_WHAT THE TASK ASKS:_
Each record that follows should be duplicated exactly, except for its pictures.

**** SOURCE MATERIAL ****

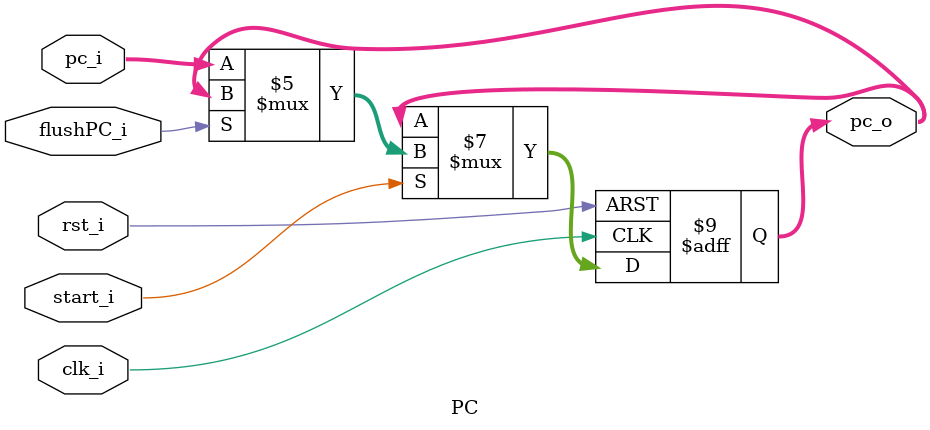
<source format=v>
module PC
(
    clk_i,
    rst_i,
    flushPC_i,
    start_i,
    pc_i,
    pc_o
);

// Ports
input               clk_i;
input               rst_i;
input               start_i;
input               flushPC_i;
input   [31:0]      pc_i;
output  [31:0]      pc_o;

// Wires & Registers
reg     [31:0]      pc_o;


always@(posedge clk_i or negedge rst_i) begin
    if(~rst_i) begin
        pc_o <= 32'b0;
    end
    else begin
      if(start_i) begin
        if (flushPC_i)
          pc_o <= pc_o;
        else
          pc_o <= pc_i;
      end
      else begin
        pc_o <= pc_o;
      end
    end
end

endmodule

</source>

****

_RESULT OF THIS TASK:_
<source format=v>
module PC
(
    clk_i,
    rst_i,
    flushPC_i,
    start_i,
    pc_i,
    pc_o
);

// Ports
input               clk_i;
input               rst_i;
input               start_i;
input               flushPC_i;
input   [31:0]      pc_i;
output  [31:0]      pc_o;

// Wires & Registers
reg     [31:0]      pc_o;


always@(posedge clk_i or negedge rst_i) begin
    if(~rst_i) begin
        pc_o <= 32'b0;
    end
    else begin
      if(start_i) begin
        if (flushPC_i)
          pc_o <= pc_o;
        else
          pc_o <= pc_i;
      end
      else begin
        pc_o <= pc_o;
      end
    end
end

endmodule

</source>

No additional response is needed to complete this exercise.